__Items listed in a dataset__:
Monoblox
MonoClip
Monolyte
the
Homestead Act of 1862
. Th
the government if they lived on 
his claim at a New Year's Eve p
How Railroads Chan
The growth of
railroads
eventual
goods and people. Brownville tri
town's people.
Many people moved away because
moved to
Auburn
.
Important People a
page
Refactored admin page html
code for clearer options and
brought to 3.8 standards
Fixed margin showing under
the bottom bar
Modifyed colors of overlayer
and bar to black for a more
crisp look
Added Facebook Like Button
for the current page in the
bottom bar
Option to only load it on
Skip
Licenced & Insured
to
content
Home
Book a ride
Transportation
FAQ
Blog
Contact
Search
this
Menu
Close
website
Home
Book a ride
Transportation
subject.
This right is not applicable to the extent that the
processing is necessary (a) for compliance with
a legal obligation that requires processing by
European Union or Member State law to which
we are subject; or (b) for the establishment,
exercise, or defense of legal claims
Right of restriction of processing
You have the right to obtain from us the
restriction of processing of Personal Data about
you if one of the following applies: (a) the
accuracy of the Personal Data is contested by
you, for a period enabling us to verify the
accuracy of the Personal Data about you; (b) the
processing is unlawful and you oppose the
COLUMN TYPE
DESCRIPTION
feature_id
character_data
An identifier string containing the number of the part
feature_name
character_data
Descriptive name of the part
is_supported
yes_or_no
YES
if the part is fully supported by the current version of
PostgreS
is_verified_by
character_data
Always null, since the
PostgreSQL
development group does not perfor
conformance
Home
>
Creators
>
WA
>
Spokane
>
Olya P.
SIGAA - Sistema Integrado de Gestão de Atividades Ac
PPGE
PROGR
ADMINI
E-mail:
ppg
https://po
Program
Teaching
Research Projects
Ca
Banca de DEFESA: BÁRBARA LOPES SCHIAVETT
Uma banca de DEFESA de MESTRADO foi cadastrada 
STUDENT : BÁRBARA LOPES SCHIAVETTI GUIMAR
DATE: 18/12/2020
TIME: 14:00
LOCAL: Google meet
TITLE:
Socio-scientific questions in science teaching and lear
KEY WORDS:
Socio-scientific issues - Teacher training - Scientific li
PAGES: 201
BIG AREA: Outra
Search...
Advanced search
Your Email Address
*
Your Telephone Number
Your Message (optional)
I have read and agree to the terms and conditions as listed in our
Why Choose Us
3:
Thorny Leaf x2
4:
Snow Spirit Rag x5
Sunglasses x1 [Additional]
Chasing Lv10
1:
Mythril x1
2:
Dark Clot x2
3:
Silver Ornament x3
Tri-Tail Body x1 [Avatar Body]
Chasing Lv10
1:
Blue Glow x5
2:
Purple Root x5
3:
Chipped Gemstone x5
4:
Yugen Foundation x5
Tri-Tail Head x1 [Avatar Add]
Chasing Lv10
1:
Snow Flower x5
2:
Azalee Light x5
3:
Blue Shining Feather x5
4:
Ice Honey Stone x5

__Problem to solve__:
After locating the line containing "Advanced search", write out that line and all remaining lines of the records exactly, with nothing added.

__Answer area__:
Advanced search
Your Email Address
*
Your Telephone Number
Your Message (optional)
I have read and agree to the terms and conditions as listed in our
Why Choose Us
3:
Thorny Leaf x2
4:
Snow Spirit Rag x5
Sunglasses x1 [Additional]
Chasing Lv10
1:
Mythril x1
2:
Dark Clot x2
3:
Silver Ornament x3
Tri-Tail Body x1 [Avatar Body]
Chasing Lv10
1:
Blue Glow x5
2:
Purple Root x5
3:
Chipped Gemstone x5
4:
Yugen Foundation x5
Tri-Tail Head x1 [Avatar Add]
Chasing Lv10
1:
Snow Flower x5
2:
Azalee Light x5
3:
Blue Shining Feather x5
4:
Ice Honey Stone x5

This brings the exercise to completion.